#### [Text]
________

Solitude In Madness

Formed way back in 1983, Polish juggernaut Vader are rightfully held in high regard in the death metal scene. A pillar of consistency since dropping their 1992 debut, The Ultimate Incantation, Vader keep on kicking out reliably strong death metal jams, with the past decade showing no sign of decline. Although Vader has dabbled with symphonic elements during their modern era, basically the core of their formula has hardly changed. Raw, ripping, riff-driven thrashy death is the order of the day, wrapped in slick production, adding a modern edge to their old school sound. Drastic changes are not on the menu and that trend certainly continues with the band’s latest platter of death, entitled Solitude in Madness.

Whereas previous album The Empire dabbled in more dynamic arrangements, Solitude in Madness goes straight for the throat, doubling down on the pure speed for a righteously energetic affair. With this, dynamic and more adventurous arrangements are cast aside, but it is nice to hear the band sounding so enraged, embracing their thrashier impulses. Short, sharp, punchy tunes create concentrated bursts of concise fury, exemplified on strong opening cut, “Shock and Awe.” The riff-centric “Emptiness” features some of the album’s most memorable riffs and chunky grooves, while the slick arrangement and blasting intensity really pops on “And Satan Wept.” “Incineration of the Gods” is another prime slab of barn burning fury. Propelled by a frantic drumming performance from the excellent James Stewart, later album cut “Dancing in the Slaughterhouse” is a tremendously unhinged affair, featuring robust grooves and ripping solos amidst the song’s frantic pacing. Such quality cuts highlight Vader’s endearing strength and presence.

________

#### [Information supplied]
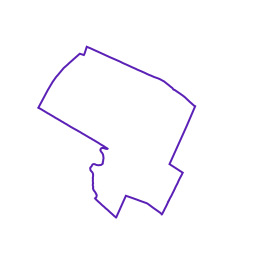 Seaca, Olt, Romania (orthographic projection), rotated 235°
{"feature_id": "2599482B6293048633875", "entity_name": "Seaca", "entity_type": "district", "adm_level": 2, "iso_a3": "ROU", "parent_name": "Romania", "parent_adm1": "Olt", "projection": "orthographic", "projection_center": [24.742, 44.162], "detail": "fine", "context": "isolated", "style": "outline", "palette": "violet", "viewbox_px": 256, "rotation_deg": 235, "n_neighbors": 0, "source": "geoboundaries", "source_scale": "gbopen_adm2", "svg_char_len": 5011}
<svg xmlns="http://www.w3.org/2000/svg" viewBox="0 0 256 256"><g transform="rotate(235 128 128)"><path d="M218.2,140.8L214.0,135.3L213.1,133.7L213.9,133.1L216.5,131.1L214.9,117.1L214.5,114.4L214.0,109.7L211.5,100.5L211.0,98.3L210.6,97.2L208.9,92.5L206.9,88.1L205.1,84.1L202.0,78.0L198.5,71.1L196.8,67.7L196.3,66.8L196.0,66.1L195.6,66.2L195.4,66.4L195.2,66.6L194.9,66.8L194.7,66.9L194.4,67.0L194.2,67.1L193.4,67.5L188.0,69.9L187.3,70.2L186.4,70.6L185.7,70.9L185.1,71.3L184.3,71.6L183.8,71.8L183.2,72.1L182.6,72.4L181.8,72.7L181.3,73.0L180.7,73.2L180.2,73.5L179.4,73.8L179.2,73.9L178.7,74.1L178.2,74.3L177.7,74.5L177.1,74.8L176.7,75.0L176.2,75.3L175.5,75.6L174.7,76.0L173.8,76.3L173.2,76.7L172.6,76.9L171.9,77.2L171.2,77.5L170.3,78.0L169.6,78.3L168.8,78.6L168.0,79.0L167.3,79.3L166.6,79.7L165.9,80.0L165.1,80.3L164.4,80.6L163.7,80.9L163.2,81.2L162.5,81.4L161.9,81.7L161.0,82.2L160.2,82.5L159.3,82.9L158.4,83.4L157.3,83.9L156.8,84.2L156.1,84.5L155.6,84.8L154.4,85.3L154.0,85.5L153.4,85.8L152.6,86.2L151.3,86.8L150.8,87.0L150.0,87.3L149.2,87.7L148.3,88.1L147.6,88.5L147.1,88.7L146.2,89.1L145.7,89.3L145.0,89.6L144.3,90.0L143.5,90.3L142.9,90.6L142.1,90.9L141.4,91.3L141.1,91.5L139.4,92.2L137.7,93.0L136.0,93.8L134.8,94.3L134.1,94.6L132.9,95.2L131.5,95.7L129.8,96.4L128.0,97.3L127.1,97.7L126.2,98.0L125.7,98.2L125.1,98.4L124.3,98.8L123.6,99.1L123.1,99.3L122.8,99.4L122.7,99.2L123.0,98.6L123.7,97.9L124.4,97.3L125.1,96.9L125.7,96.3L126.2,95.8L126.5,95.4L126.6,95.0L126.7,94.7L126.6,94.2L126.4,93.5L126.1,93.1L125.9,92.8L125.6,92.6L124.9,92.5L124.2,92.4L123.4,92.4L122.7,92.5L122.2,92.5L121.2,92.4L120.6,92.3L119.9,92.0L118.7,91.4L117.8,90.9L117.1,90.5L116.7,90.1L116.3,89.6L115.9,89.2L115.3,88.8L115.0,88.5L114.7,88.2L114.5,87.7L114.3,87.5L114.0,87.4L113.6,87.2L113.4,87.0L113.3,86.8L113.2,86.5L113.2,86.2L113.2,85.7L113.2,85.3L113.2,84.8L113.4,84.4L113.5,84.1L113.9,83.5L114.1,83.0L114.4,82.5L114.6,82.2L115.2,81.6L115.9,80.9L116.7,80.4L117.4,80.0L117.8,79.7L118.0,79.4L118.2,79.0L118.4,78.5L118.4,78.1L118.3,77.8L118.2,77.4L118.0,77.0L117.8,76.7L117.5,76.1L117.4,75.8L117.4,75.4L117.3,75.0L117.2,74.6L117.0,74.3L116.9,74.1L116.3,73.7L115.8,73.5L115.4,73.3L115.0,73.1L114.7,73.1L114.3,73.1L113.7,73.1L113.4,73.2L112.8,73.3L112.2,73.3L111.7,73.3L111.0,73.2L110.6,73.0L110.2,72.9L110.0,72.7L109.8,72.6L109.6,72.5L109.5,72.4L109.3,72.3L109.0,72.1L108.7,71.9L108.5,71.7L108.3,71.5L108.1,71.3L107.9,71.1L107.6,70.8L107.5,70.7L107.4,70.7L107.2,70.6L107.1,70.4L106.8,70.3L106.7,70.2L106.0,69.8L105.7,69.5L105.4,69.3L105.1,69.1L104.9,68.9L104.5,68.6L104.2,68.4L103.8,68.2L103.5,68.1L103.2,68.0L102.9,67.8L102.7,67.7L102.5,67.3L102.3,67.2L102.2,67.1L102.1,66.9L101.8,66.7L101.7,66.6L101.3,66.3L101.1,66.2L100.8,66.1L100.5,66.0L100.3,65.9L100.1,65.9L99.8,65.7L99.7,65.7L99.4,65.5L99.2,65.3L99.1,65.1L99.0,64.9L98.9,64.8L98.6,64.8L98.4,64.7L98.1,64.5L97.7,64.4L97.2,64.3L96.8,64.3L96.7,64.2L96.2,64.2L95.9,64.2L95.2,64.3L94.8,64.3L94.3,64.3L94.0,64.3L93.8,64.3L93.6,64.3L93.2,64.2L92.8,64.1L92.4,64.0L92.2,64.0L91.9,64.1L91.7,64.1L91.3,64.0L91.1,63.9L90.9,63.8L90.8,63.7L90.5,63.4L90.3,63.2L90.1,63.0L89.9,62.9L89.8,62.7L89.7,62.6L89.5,62.3L89.4,62.1L89.3,61.8L89.3,61.7L89.3,61.4L89.3,61.0L89.3,60.7L88.2,60.7L86.4,61.1L84.4,61.5L83.7,61.7L81.9,62.1L79.4,62.6L78.3,62.9L77.3,63.2L75.2,63.6L73.5,64.1L72.2,64.4L70.8,64.7L69.3,65.0L67.7,65.4L65.6,65.9L64.4,66.1L64.2,66.2L63.7,66.3L62.7,66.6L62.2,66.7L61.9,66.8L61.5,66.9L61.5,67.0L61.6,67.3L61.9,67.7L67.4,76.9L73.7,87.4L68.3,91.3L62.8,95.2L62.4,95.4L56.1,99.9L55.9,100.0L55.3,100.4L54.9,100.6L52.3,101.5L50.8,102.0L48.9,102.6L43.4,104.6L41.1,105.4L40.7,105.6L39.4,105.9L38.9,106.1L38.3,106.3L37.9,106.1L37.8,106.3L38.6,107.9L38.8,108.2L39.2,109.0L39.7,110.0L40.3,111.0L40.7,111.8L41.2,112.7L41.5,113.4L42.2,114.6L42.7,115.6L43.2,116.4L43.6,117.1L43.8,117.5L44.3,118.3L44.7,119.1L44.8,119.0L45.5,120.5L46.0,121.4L46.3,121.9L46.7,122.7L47.1,123.5L47.3,124.1L47.7,124.8L48.2,125.7L48.6,126.5L49.1,127.3L49.6,128.3L50.1,129.2L50.9,130.6L51.3,131.4L51.7,132.0L52.2,132.8L52.6,133.6L53.1,134.5L53.5,135.3L54.2,136.7L55.1,138.1L55.8,139.3L56.3,140.2L56.8,141.1L57.4,142.2L57.6,142.6L58.0,143.5L59.2,145.8L59.4,146.0L59.5,146.3L59.7,146.5L60.0,147.2L69.9,143.2L74.6,141.3L93.4,172.9L95.9,177.1L107.3,195.5L108.5,194.9L109.8,194.6L114.0,193.6L115.5,193.3L117.4,192.9L120.4,192.3L121.1,192.1L122.4,191.7L123.9,191.2L125.0,190.8L126.4,190.3L127.2,190.0L127.7,189.8L131.4,188.4L132.5,188.0L132.8,187.8L133.0,187.6L133.3,187.3L133.6,187.3L133.9,187.3L134.8,187.3L135.5,187.2L138.4,186.3L139.7,186.0L142.3,185.2L143.6,184.8L144.6,184.5L145.5,184.3L145.9,184.0L149.2,182.4L151.1,181.3L155.0,178.5L155.9,178.0L156.5,177.6L157.7,176.9L159.1,175.9L160.0,175.4L161.1,174.7L162.8,173.8L164.7,172.7L166.5,171.6L167.0,171.3L170.0,169.4L170.5,169.1L172.5,168.0L175.1,166.4L177.7,164.9L180.6,163.2L183.7,161.3L187.2,159.4L189.7,157.9L192.8,156.0L196.0,154.0L200.6,151.3L204.9,148.8L207.3,147.4L211.3,145.0L214.6,143.1L216.3,142.0L218.2,140.8Z" fill="none" stroke="#5b21b6" stroke-width="2"/></g></svg>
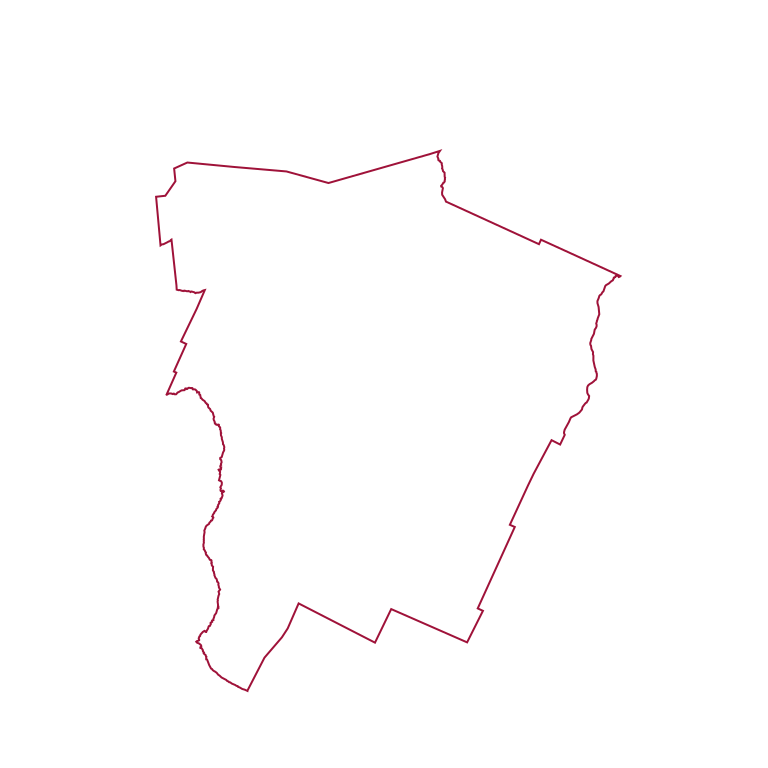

________

#### [Task list]
**1)** Can you copy the passage of the Solitude in Madness review starting at "Formed way back" and ending at "Solitude in Madness.", substituting "powerhouse" for "juggernaut"?
**2)** Could you continue the Solitude in Madness review from its last sentence?
The material was drawn from a different source than the text.

#### [Exercise answers]
**1)**
Formed way back in 1983, Polish powerhouse Vader are rightfully held in high regard in the death metal scene. A pillar of consistency since dropping their 1992 debut, The Ultimate Incantation, Vader keep on kicking out reliably strong death metal jams, with the past decade showing no sign of decline. Although Vader has dabbled with symphonic elements during their modern era, basically the core of their formula has hardly changed. Raw, ripping, riff-driven thrashy death is the order of the day, wrapped in slick production, adding a modern edge to their old school sound. Drastic changes are not on the menu and that trend certainly continues with the band’s latest platter of death, entitled Solitude in Madness.

**2)**
Unfortunately, less engaging writing hampers parts of the album. Solitude in Madness features no genuine duds, only less engaging or remarkable contributions, hinting at slight wear in Vader’s seemingly indestructible armoury. Yet Piotr Wiwczarek remains an ageless marvel and his immediately identifiable accented growls and guitar work sounds reliably potent and fiery throughout Solitude in Madness. The guitar work of Wiwczarek and partner in crime Marek “Spider” Pajak is vice tight as expected. However, overall there is a weaker supply of memorable riffs in comparison to more recent Vader platters. However, numerous top-notch leads and solos, lend Solitude in Madness extra melodic flair and eloquence to balance out the savagery inherent in the execution.

Solitude in Madness is littered with punchy songs, cool riffs, and killer moments, yet the writing does not quite lodge in the memory bank as deeply as I would like. With Vader embracing their thrash roots in full force, the more adventurous dynamics and symphonic musings from their modern repertoire are eschewed, resulting in a less exciting, one-dimensional collection. Despite these gripes, there is plenty of fun to be had. Solitude in Madness runs on high energy fuel and the relentlessly speedy barrage and brevity work advantageously to the album’s compact construction, especially considering the deficiencies in compositional variety.

When all is said and done, Solitude in Madness is another solid entry into the vast Vader canon, despite falling short of the band’s essential modern material, like 2011 classic, Welcome to the Morbid Reich. Some songs tend to blur together and the writing struggles to consistently engage on a deeper level, yet the album’s compact duration, handful of particularly strong tunes, and youthful exuberance keep the flames burning.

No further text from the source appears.